Invading Iraq or trying to create democracy in Libya or getting Finland to join NATO is, basically, some attempt to create stability at a distance - as misguided and chaotic as the results may be. Engaging in actual, direct war the way Putin has would be unthinkable; it would be like taking your pants off at a dinner party.
[edit] I should clarify that the invading Iraq part of the above statement was meant as a bit of jest; obviously that was precisely what Putin has done.
[edit #2] the article's flaw isn't that it (rightly) locates the source of both peace and war in the profit-making capacities of companies and governments; the flaw is in its fanciful belief (and the subject of the piece) that this has somehow led to a neutered military situation of which the present Russian losses are proof. They are no proof, and the situation is more dangerous and ambiguous than ever, partially as a result of the ongoing neutering of one of the three important millitaries in the world at the hands of the most powerful alliance. Wish that it were not so, but this destabilizes what had up until now been a grouping that was mostly driven by profit.
But Libya was not in jest.
We didn't seek to conquer it, occupy it, or annex it. We did seek to support a popular uprising against a vicious dictator [edit: Something that we've unfortunately over-promised and failed to deliver on too many times, e.g. Hungary, Czechoslovakia, Kurdistan, Hmong people, any war where the Pentagon seizes on a "third way"], but we did that based on a doctrine that security for ourselves needed democracy abroad, especially in the Middle East and North Africa. Let me make the alternative case for a second: Helping democratic movements in the ME/NA was a misguided proposition, as obviously the region has zero history of popular governance and the only actual alternative to authoritarian rule there on the ground is, and has always been, hardcore 7th century Islamism which is among other uglinesses and human rights abuses, deeply unfriendly to us. And therefore it was a fool's errand to overthrow any dictator in the ME, because they were the ones keeping the street quiet.

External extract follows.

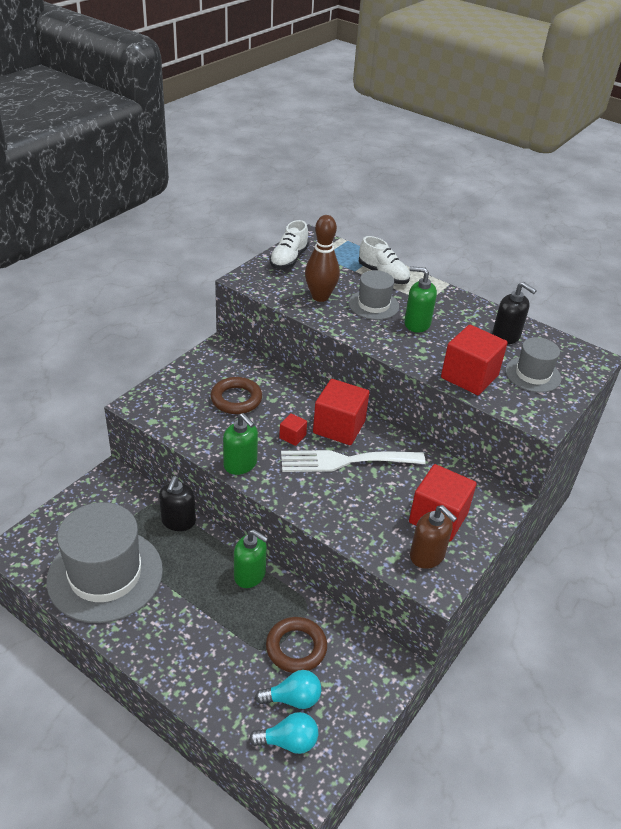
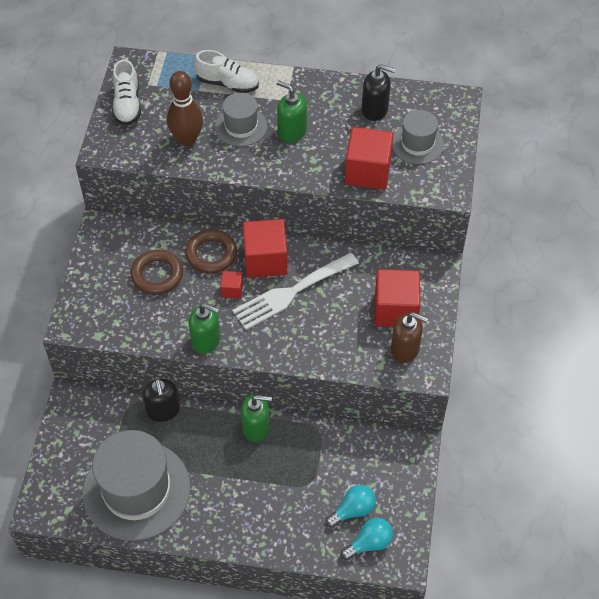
camera: 25 degrees left, 15 degrees up
brown ring [266,617,327,673] -> brown ring moved to [185,229,237,274]
green soap dispenser [404,266,437,333] -> green soap dispenser turned 45 degrees clockwise [277,80,307,143]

Okay, now that I've made that case, here's the case for helping overturn Qaddafi and try for Libyan democracy: He was murdering his own people. He had done, and he would do it again. And given the climate, his state would become again a breeding ground for terrorism as it had been in the 70s and 80s.
Personally, I think it was stupid, but I don't think it was wrong in the sense that Russia invading Ukraine was wrong - precisely because I don't think propping up a dictatorship is morally valid, the way Russia was propping up Ukraine before 2014 and the way it still does in Belarus and all the former Soviet states.
What I'm saying is that the moral decisions are frequently poor strategic decisions, and they rarely work in concert, but the failure of one doesn't nullify the other; nor do our strategic failures provide justification for the moral failures of others. If something is wrong then replicating it would also be wrong, no?